Eventually Giles becomes a regular visitor at Ronnie and Audrey's house. Ronnie is flattered by Giles, and Giles is able to stay longer in his presence by claiming that he will write a new script for Ronnie, one that better suits his acting abilities. Audrey becomes suspicious of Giles's motives regarding Ronnie, and she tells Giles that she is taking Ronnie to see her parents for an extended visit. Giles is very upset, and in a last-ditch effort confronts Ronnie and tells him how he feels about him. He says that many artists have had younger male lovers, and that Ronnie should split up with Audrey because it is obvious to him (Giles) that it won't last. Ronnie rejects Giles but seems genuinely concerned for him. The film ends with a screening of Ronnie's next film: another Hotpants College movie where he quotes Walt Whitman at his mother's funeral as written by Giles. What happens to Giles in the end is not shown.

== Production ==
The film has a musical score by Richard Grassby-Lewis. It was filmed in Nova Scotia.
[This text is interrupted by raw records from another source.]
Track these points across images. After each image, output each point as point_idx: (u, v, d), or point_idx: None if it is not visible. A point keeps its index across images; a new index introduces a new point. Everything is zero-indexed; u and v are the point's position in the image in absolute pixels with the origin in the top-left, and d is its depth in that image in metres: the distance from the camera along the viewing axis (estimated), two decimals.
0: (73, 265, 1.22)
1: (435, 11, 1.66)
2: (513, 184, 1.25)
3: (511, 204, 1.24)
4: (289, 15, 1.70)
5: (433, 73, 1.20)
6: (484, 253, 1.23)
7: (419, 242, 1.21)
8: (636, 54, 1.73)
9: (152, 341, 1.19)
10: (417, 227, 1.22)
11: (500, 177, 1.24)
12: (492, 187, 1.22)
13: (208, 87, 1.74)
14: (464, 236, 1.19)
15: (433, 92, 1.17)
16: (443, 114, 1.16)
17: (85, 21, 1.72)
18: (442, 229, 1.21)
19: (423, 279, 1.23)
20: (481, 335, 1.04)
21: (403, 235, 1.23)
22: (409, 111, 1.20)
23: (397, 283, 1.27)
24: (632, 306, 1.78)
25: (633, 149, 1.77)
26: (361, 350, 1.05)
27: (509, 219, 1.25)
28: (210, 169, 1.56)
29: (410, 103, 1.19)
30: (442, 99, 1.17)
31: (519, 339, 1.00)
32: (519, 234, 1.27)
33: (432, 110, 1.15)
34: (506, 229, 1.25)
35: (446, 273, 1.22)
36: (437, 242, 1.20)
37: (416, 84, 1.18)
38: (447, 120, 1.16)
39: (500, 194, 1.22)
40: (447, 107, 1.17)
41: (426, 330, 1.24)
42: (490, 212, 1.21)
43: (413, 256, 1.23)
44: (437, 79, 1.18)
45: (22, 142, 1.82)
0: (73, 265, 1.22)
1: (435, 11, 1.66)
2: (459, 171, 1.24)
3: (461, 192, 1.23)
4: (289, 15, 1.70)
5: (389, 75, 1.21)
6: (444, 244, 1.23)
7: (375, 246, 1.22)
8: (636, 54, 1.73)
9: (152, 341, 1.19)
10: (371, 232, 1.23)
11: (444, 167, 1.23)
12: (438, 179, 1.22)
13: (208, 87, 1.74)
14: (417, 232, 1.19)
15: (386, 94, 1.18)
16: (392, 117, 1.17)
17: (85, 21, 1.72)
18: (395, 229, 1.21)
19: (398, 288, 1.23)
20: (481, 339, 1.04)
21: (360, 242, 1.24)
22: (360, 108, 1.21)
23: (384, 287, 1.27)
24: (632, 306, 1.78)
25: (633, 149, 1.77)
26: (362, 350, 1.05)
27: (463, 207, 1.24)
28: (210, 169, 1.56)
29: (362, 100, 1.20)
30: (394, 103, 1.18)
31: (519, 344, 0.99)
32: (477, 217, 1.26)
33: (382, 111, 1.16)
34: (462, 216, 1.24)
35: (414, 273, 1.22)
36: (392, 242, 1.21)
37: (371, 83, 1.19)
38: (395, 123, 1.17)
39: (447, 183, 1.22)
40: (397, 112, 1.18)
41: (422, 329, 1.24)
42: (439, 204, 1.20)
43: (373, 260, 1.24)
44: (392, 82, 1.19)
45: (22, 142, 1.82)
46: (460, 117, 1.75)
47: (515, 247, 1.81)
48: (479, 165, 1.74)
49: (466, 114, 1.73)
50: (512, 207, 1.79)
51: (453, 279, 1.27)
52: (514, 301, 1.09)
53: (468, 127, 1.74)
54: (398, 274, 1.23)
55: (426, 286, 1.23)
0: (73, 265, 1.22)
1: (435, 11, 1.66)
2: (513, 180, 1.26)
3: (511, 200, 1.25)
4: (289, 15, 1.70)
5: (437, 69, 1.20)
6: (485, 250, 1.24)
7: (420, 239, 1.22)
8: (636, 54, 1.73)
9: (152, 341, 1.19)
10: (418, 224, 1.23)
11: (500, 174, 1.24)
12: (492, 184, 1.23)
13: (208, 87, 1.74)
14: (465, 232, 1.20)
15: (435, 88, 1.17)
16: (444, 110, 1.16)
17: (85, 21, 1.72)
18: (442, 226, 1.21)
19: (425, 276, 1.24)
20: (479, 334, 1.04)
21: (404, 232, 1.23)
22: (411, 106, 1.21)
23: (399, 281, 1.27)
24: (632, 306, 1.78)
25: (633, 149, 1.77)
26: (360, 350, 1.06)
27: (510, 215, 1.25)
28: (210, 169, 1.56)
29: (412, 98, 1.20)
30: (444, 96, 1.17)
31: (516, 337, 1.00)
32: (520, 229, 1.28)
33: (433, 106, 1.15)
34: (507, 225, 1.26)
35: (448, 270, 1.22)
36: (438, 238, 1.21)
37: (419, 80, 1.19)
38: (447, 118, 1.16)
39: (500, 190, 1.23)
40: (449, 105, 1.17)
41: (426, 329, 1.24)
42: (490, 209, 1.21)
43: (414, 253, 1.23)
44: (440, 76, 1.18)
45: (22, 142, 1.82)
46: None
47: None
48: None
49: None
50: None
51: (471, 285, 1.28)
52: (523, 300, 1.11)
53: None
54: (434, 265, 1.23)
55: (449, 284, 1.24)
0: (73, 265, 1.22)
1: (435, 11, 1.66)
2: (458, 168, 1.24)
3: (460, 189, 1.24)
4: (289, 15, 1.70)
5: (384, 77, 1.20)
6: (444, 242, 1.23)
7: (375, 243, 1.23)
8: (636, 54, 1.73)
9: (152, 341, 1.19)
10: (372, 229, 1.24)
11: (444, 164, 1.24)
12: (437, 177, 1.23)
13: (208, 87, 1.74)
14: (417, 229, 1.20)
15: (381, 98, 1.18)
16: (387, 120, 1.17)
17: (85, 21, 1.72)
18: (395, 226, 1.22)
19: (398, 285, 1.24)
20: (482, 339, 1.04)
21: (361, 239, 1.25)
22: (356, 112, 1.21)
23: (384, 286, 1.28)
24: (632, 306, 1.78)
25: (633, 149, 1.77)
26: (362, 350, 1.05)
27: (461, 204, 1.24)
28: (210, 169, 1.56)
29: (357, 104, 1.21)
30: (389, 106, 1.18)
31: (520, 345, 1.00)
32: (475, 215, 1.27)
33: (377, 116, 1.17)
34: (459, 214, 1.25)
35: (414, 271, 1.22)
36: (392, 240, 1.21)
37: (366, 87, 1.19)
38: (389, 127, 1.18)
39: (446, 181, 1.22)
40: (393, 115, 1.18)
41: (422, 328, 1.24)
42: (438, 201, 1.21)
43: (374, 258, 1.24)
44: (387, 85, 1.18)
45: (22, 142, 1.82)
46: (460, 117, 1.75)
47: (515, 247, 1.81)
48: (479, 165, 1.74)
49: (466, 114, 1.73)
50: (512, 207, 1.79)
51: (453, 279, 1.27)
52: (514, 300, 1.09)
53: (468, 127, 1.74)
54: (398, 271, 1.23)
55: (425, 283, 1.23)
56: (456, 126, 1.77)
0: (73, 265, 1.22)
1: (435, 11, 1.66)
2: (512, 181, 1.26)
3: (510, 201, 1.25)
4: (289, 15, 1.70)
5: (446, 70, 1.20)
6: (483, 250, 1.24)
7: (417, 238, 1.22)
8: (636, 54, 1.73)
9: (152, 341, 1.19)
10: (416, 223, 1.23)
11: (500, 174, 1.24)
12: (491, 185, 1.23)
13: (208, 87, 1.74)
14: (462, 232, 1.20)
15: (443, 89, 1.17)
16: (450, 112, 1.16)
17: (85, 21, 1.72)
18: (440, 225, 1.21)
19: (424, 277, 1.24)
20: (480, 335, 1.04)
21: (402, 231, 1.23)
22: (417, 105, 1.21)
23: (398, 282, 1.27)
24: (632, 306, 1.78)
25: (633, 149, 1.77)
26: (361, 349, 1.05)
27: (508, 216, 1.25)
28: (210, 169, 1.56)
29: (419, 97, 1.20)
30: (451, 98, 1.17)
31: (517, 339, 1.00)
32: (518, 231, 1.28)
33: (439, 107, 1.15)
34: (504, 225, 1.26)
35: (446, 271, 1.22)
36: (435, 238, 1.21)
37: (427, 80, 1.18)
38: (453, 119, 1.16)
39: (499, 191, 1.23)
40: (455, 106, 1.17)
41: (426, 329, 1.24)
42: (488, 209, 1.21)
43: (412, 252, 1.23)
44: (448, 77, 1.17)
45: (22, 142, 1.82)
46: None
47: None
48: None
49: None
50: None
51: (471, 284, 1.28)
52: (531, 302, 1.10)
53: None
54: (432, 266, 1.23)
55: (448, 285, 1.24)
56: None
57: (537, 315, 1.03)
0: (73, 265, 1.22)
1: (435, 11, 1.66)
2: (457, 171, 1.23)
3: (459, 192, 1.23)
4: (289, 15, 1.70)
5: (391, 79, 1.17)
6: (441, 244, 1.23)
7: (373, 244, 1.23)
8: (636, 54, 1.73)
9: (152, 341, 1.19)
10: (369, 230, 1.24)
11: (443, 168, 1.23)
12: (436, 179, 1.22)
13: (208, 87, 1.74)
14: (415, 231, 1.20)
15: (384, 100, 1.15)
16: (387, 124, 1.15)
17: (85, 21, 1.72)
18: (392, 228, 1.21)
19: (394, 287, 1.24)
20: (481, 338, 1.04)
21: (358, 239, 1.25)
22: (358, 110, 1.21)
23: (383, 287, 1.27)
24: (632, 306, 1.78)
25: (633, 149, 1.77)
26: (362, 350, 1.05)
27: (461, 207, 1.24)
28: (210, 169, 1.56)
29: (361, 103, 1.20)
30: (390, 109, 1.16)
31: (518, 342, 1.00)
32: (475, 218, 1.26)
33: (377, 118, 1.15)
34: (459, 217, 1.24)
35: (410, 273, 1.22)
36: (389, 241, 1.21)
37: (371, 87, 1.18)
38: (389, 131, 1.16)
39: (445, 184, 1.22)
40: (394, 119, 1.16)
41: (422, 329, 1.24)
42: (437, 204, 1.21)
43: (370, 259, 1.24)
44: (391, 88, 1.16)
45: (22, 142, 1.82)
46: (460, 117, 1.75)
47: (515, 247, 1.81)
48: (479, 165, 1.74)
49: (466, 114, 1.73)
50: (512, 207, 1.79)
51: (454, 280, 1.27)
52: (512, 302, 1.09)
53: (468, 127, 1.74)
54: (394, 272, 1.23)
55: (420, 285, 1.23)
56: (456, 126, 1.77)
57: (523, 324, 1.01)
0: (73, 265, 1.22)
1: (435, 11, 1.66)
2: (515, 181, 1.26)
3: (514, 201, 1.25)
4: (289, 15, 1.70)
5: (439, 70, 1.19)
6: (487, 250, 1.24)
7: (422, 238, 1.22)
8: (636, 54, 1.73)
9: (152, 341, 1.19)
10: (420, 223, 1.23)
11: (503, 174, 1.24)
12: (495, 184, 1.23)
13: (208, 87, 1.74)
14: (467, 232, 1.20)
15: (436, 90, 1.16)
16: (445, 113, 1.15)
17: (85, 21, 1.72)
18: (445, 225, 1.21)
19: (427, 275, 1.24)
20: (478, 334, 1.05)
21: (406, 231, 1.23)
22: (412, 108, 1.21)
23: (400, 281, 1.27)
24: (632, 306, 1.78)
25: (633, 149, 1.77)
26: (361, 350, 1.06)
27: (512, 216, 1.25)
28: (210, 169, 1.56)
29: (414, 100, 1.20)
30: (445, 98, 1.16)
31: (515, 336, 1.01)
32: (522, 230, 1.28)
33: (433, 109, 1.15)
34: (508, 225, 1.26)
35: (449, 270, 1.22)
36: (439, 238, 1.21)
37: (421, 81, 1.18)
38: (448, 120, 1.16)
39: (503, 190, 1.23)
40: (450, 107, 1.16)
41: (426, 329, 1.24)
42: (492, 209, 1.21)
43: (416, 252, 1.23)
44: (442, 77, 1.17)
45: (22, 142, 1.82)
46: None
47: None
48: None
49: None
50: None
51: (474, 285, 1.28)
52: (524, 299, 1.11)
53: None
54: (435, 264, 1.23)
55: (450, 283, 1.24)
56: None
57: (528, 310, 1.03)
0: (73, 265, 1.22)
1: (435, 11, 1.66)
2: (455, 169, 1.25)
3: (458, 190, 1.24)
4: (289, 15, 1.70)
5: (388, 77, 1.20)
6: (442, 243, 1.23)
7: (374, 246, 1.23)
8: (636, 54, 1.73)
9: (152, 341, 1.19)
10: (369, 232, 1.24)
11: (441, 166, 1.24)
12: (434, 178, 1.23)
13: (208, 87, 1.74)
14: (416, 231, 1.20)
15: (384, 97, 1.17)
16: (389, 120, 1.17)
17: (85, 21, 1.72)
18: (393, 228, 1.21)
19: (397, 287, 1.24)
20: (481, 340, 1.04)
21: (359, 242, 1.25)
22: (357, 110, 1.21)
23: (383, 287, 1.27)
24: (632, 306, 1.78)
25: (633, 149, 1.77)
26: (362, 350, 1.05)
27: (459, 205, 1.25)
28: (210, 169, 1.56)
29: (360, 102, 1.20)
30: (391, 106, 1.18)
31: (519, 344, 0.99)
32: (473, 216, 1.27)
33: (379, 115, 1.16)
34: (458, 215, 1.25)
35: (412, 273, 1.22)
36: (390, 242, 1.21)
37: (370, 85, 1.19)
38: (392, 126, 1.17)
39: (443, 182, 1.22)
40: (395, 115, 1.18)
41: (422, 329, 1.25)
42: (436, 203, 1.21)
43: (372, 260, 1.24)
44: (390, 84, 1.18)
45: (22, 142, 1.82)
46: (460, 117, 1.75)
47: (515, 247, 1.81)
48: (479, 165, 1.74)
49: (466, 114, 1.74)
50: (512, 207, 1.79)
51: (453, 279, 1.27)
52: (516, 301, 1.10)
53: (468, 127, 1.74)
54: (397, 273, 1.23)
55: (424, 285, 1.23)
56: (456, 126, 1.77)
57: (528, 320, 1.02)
== Release and distribution ==
The film was screened in the Un Certain Regard section at the 1997 Cannes Film Festival. It was picked up by Cinepix Film Properties after its premiere at the Festival. It opened on 6 screens on March 6, 1998, including 3 screens in New York City and 2 in Los Angeles, distributed by Lionsgate.

==Reception==
===Critical response===
On Metacritic the film has a score of 80% based on reviews from 19 critics, indicating "generally favorable reviews". On Rotten Tomatoes the film has an 87% rating from 38 reviews.

Critic Roger Ebert gave the film three and a half stars and praised Hurt for giving De'Ath "a dignity...that transcends any snickering amusement at his infatuation. Jonathan Rosenbaum of The Chicago Reader called the film "perfectly realized, beautifully acted [and] sweetly hilarious...a witty, canny meditation on the power of pop culture in general and the rationalizations of cinephilia and film criticism in particular. What makes it perhaps even better than Adair’s clever novel...is the beautiful balance of humane sympathies Kwietniowski achieves; at no point does the foolishness or vanity of either character wipe out our sense of his dignity, and Fiona Loewi is no less touching as the movie star’s girlfriend." And Mark Caro of the Chicago Tribune also gave the film three and a half stars and called it "a bewitching comedy about what happens when Giles opens himself up to the modern world -- and his own sexual inclinations," adding that it's "charming, caustic, touching and vaguely creepy." Caro singled out Hurt for capturing "the ridiculousness of Giles' mission without ever sacrificing his dignity. It's a performance in which you marvel at the details: the contrast between his haughty manner outside and his private embarrassed laughter as he watches a Bostock video in which a biker is catapulted into a manure pile; his startled reaction to a car that robotically warns, "You are standing too close to this vehicle"; the way he flinches when a close-up of a mortally wounded Bostock character cuts to a shot of a priest, as if Giles had forgotten that the precious image on his TV screen was not fixed there." Caro also lauded director Kwietniowski for showing "a gentle touch in portraying Giles' folly and satirizing British stuffiness and American anti-intellectualism."

===Box office===
The film grossed $78,151 in its opening weekend, the number one exclusive release in New York and Los Angeles for the weekend. It went on to gross $2,581,012 at the box office in the United States and Canada. In the United Kingdom, the film grossed £0.4 million ($0.7 million).